In the Niagara District Quarter Session records, held at the Archives of Ontario, we can find evidence of the criminalization of homosexuality. During the colonial period, the law stated that sex or same-sex attraction (i.e. touching, kissing, dancing) between men was illegal. People who did not conform to heteronormativity were immoral, sick, or a danger. In fact, sodomy was punishable by death until 1869. While there is no evidence of anyone being executed for this act, many were imprisoned.

In the Niagara District Quarter Session Records, there is evidence of males, as identified by the magistrates, as committing acts of “buggery”, which is essentially another word for sodomy.

In 1831, on the orders of David Thompson, James Logan was charged with “buggery” and was committed to the jail in Niagara, and in 1835, a 28-year-old wagon maker and member of the 3rd Battalion, Lincoln Militia, Patrick Cox, received the same charge. These men would have been held at the courthouse and jail where Rye Park is today. The outcome of their charges to this day remains unknown, they likely stayed in jail for a period if time.

In 1890, “gross indecency” was a new offence that made it easier to charge men with suspected sodomy. The original language in this offence referred to only acts between men. What constituted as “gross indecency” was never formally defined. In the decades that followed, men who engaged in same-sex relations were subject to arrest, even if the activities were in the privacy of their own homes.

During this time, the sexual orientation of women was ignored. This isn’t that surprising since women during this period were often ignored. It wasn’t until 1953 that specific references to men were removed from the “gross indecency” law, and same-sex relationships across genders were now considered to be a crime. This law was amended in 1969 and made some sexual orientations legal under certain circumstances, but discrimination towards the 2SLGBTQ+ remained and lasted for DECADES.
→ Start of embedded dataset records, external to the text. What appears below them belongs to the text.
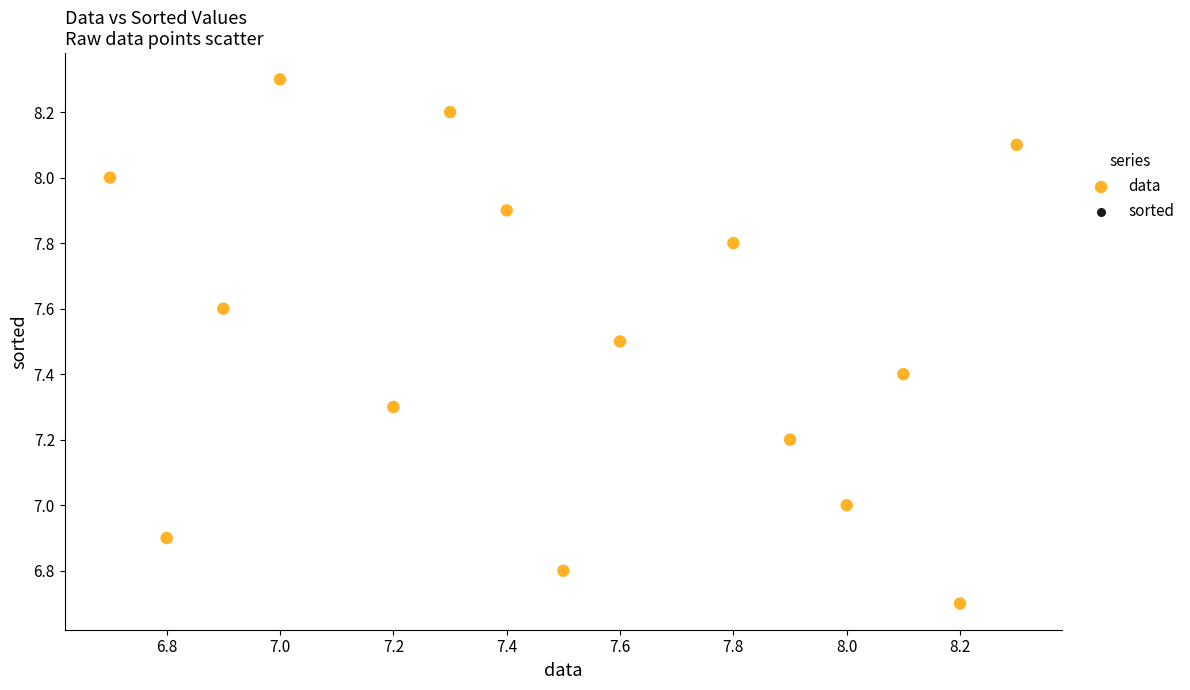

What is the range of Y values (max minus min)?

1.6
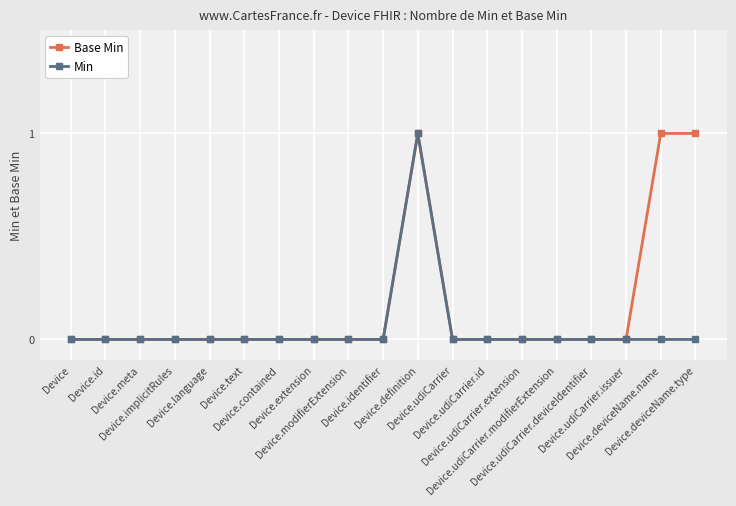

How many data points does each series have?

19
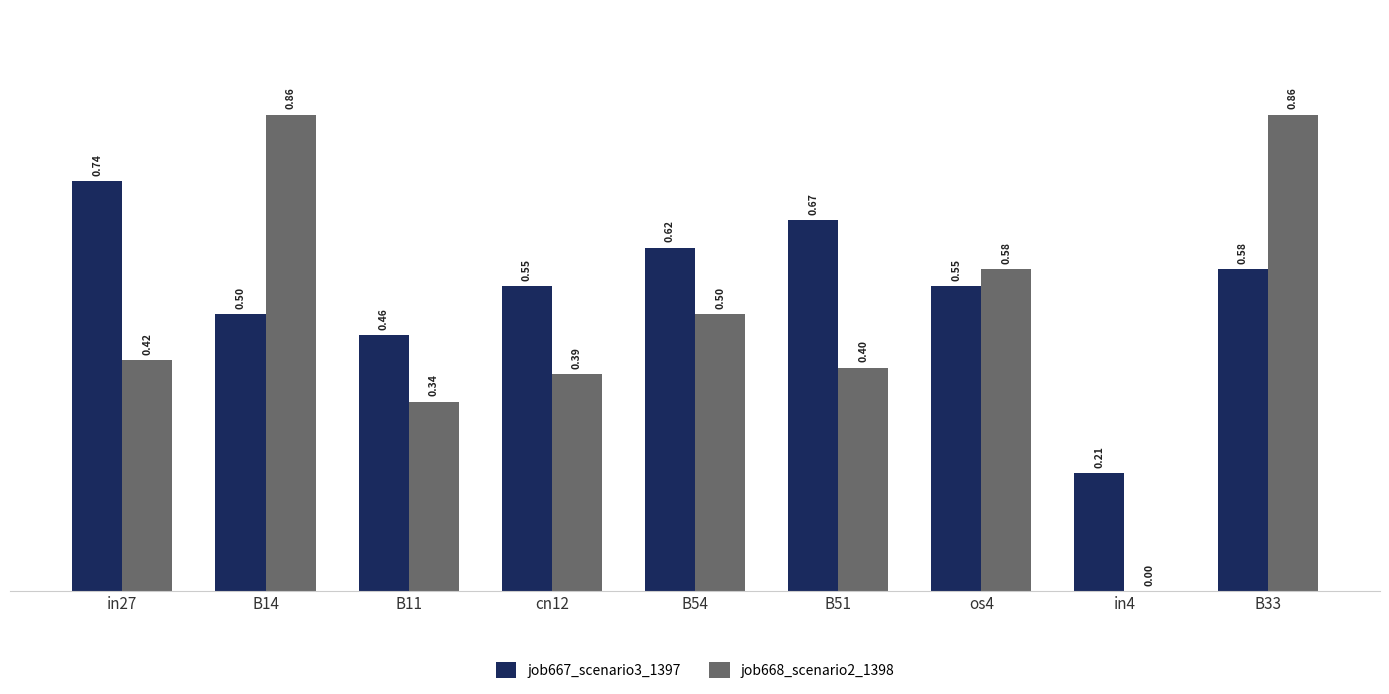

Is the value of job668_scenario2_1398 at os4 greater than the value of job667_scenario3_1397 at os4?

Yes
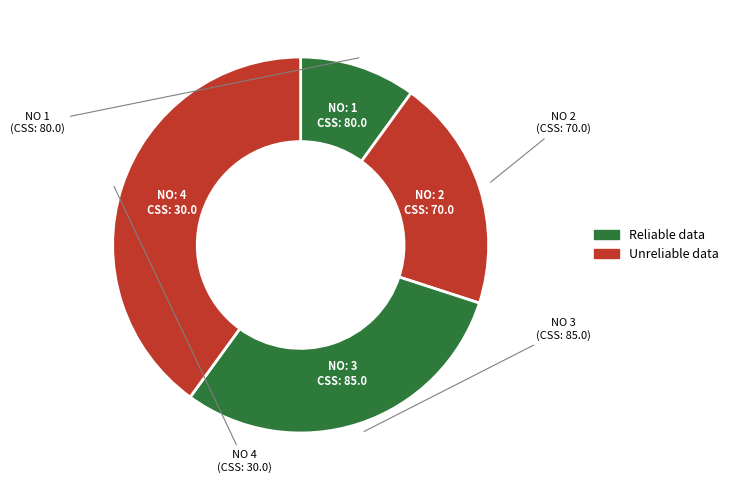

How many slices are in this pie chart?

4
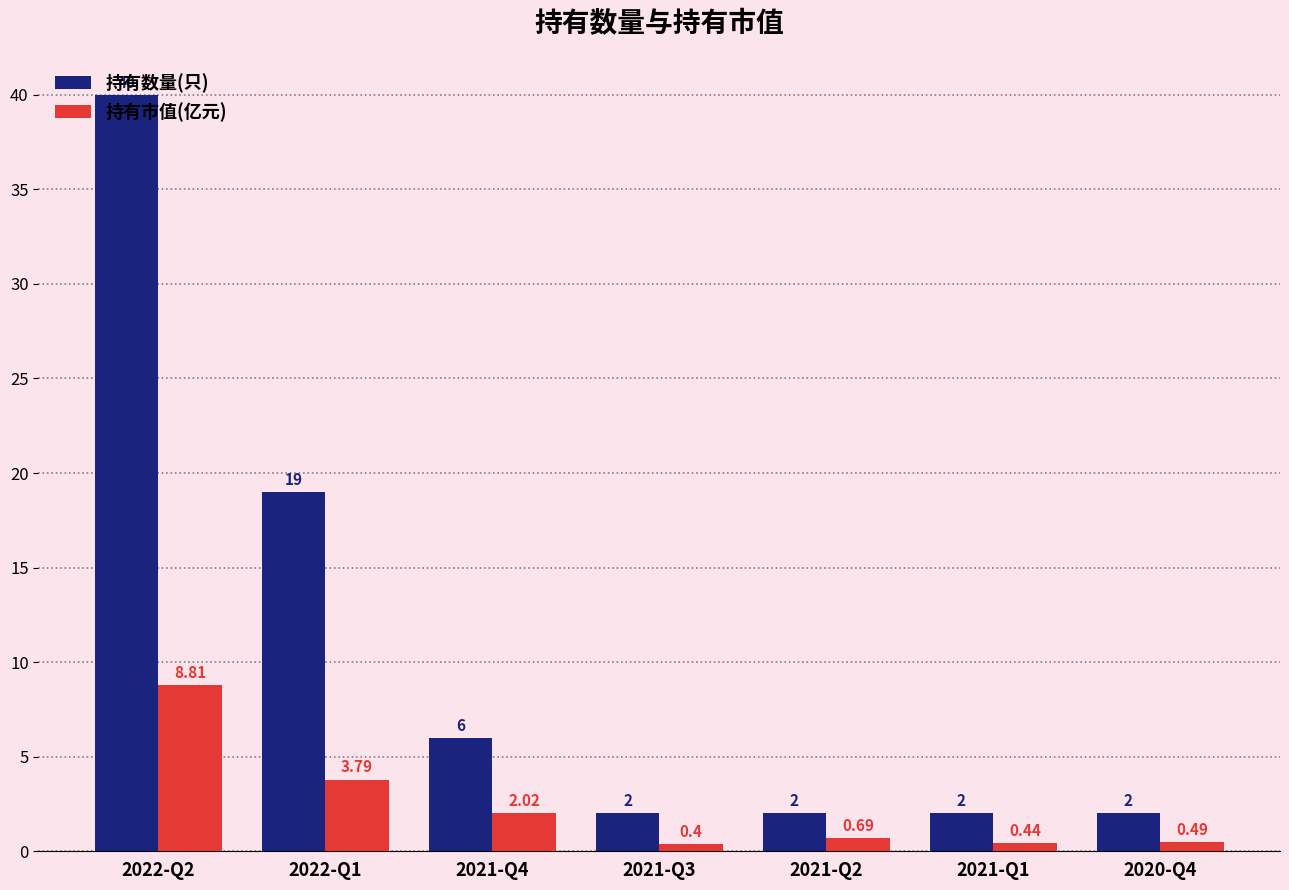

The value of 持有市值(亿元) at 2022-Q2 is 3.7. True or false?

False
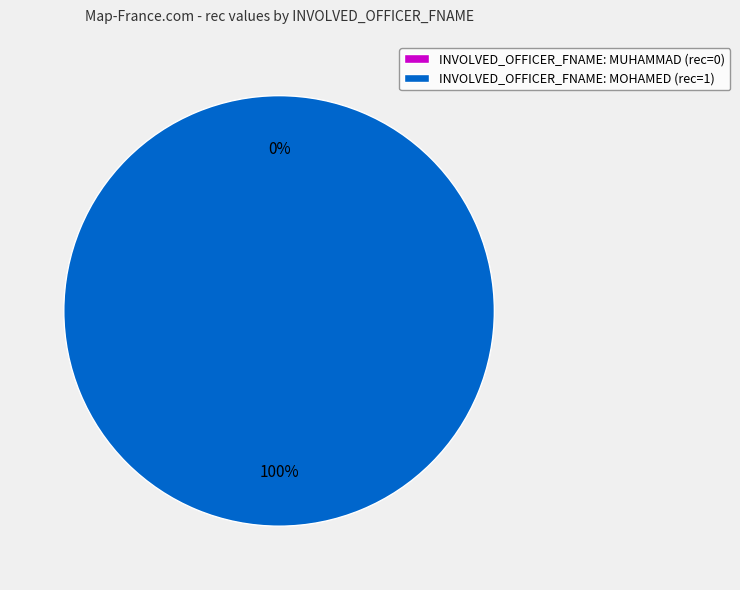

What is the change in value from MUHAMMAD to MOHAMED?

+1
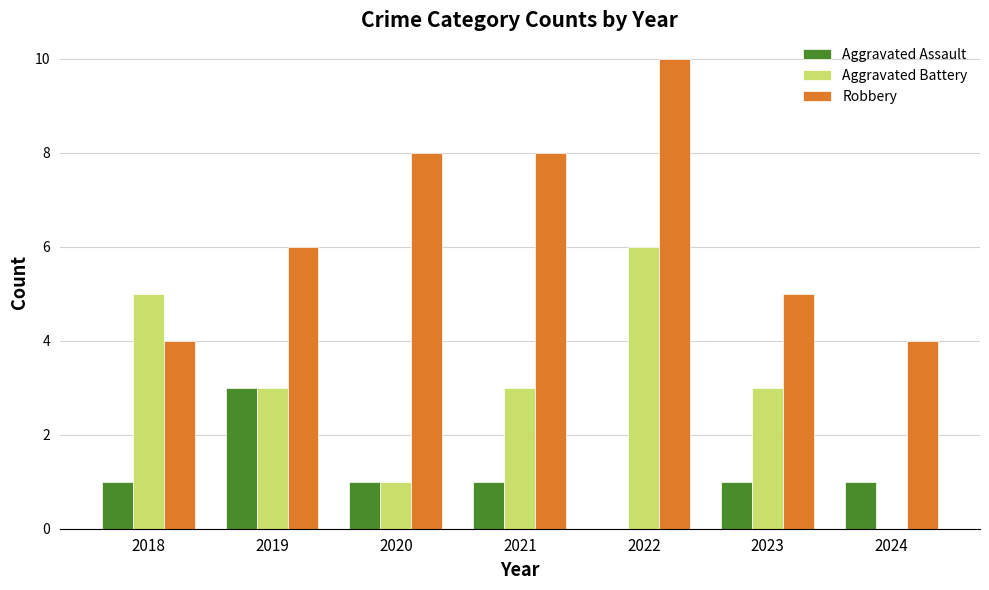

What is the total value across all series at 2021?

12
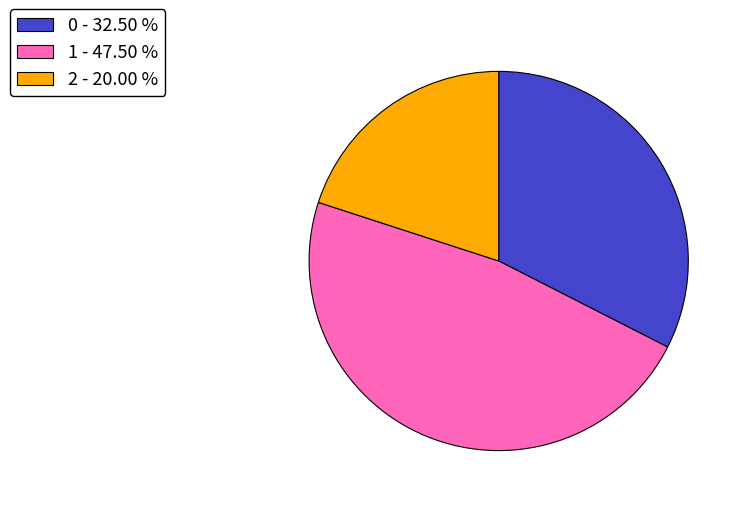

How many slices are in this pie chart?

3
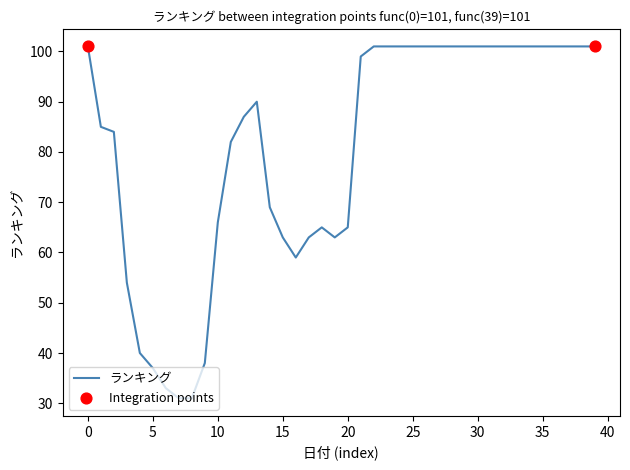

What is the difference between the maximum and minimum values?

70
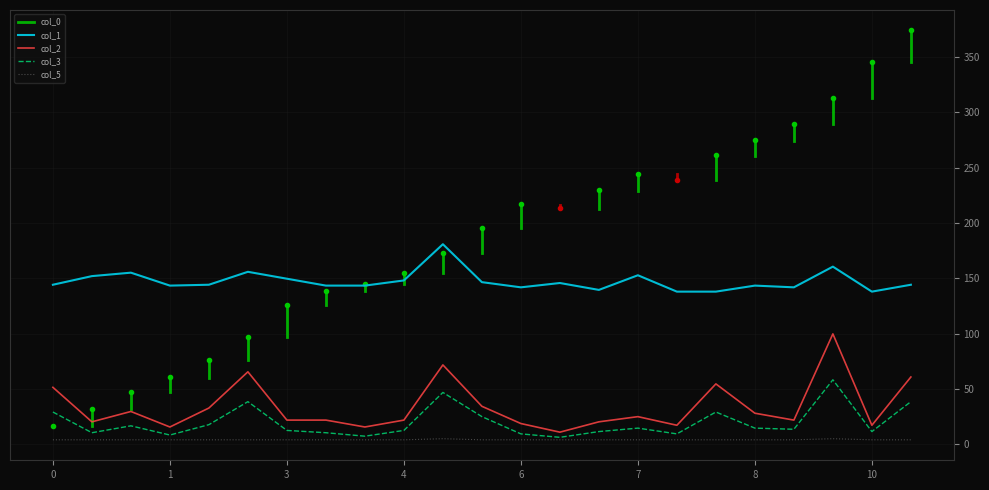

True or false: col_1 and col_2 intersect in this chart.

False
The 2SLGBTQ+ community began advocating for equal rights and the repeal of laws that discriminated against their community. In 1971, the first protests for LGBTQ rights took place in Ottawa and Vancouver, when people demanded an end to the discrimination against gays and lesbians. One year later, Toronto held its first pride parade. Slowly, the barriers that the 2SLGBTQ+ community had faced began to crumble. In 1978, the Canadian Immigration Act removed “homosexuals” from the list of banned persons; in 1998 it became illegal to discriminate based on sexual orientation; in 2000 “common law” expanded to include same-sex couples; and in 2005 marriage rights were given to all Canadian citizens.

From the persecution of Patrick Cox and James Logan for “buggery” at the Niagara Courthouse and Jail to the recent installation of the Progressive Pride crosswalk at Niagara Stone Road and Anderson Lane, we have come a long way in almost 200 years.

But the stories of Patrick and James should serve as a reminder that for centuries there have been countless people in NOTL and across Canada that have faced and continue to face discrimination and violence, either openly or privately, based on how they choose to identify.

There are people in our Town’s history who may not have felt comfortable openly proclaiming their sexual orientation. And it’s no wonder - they feared being persecuted. These beautiful stories of friendship, love, partnership, and pride have sadly remained hidden and are very much under-represented in our museum. It is vital that we continue to take action and change this.

At the NOTL Museum we’re always adding to our collection, and it is important for us to continue our work in expanding our collection to include the stories of minority groups. We would like to develop our collection to include the history of Niagara-on-the-Lake’s 2SLGBTQ+ community and we are keen to collect more items representing members of this community.


*2SLGBTQ+ stands for Two-Spirited, Lesbian, Gay, Bisexual, Transgender, Queer, and more.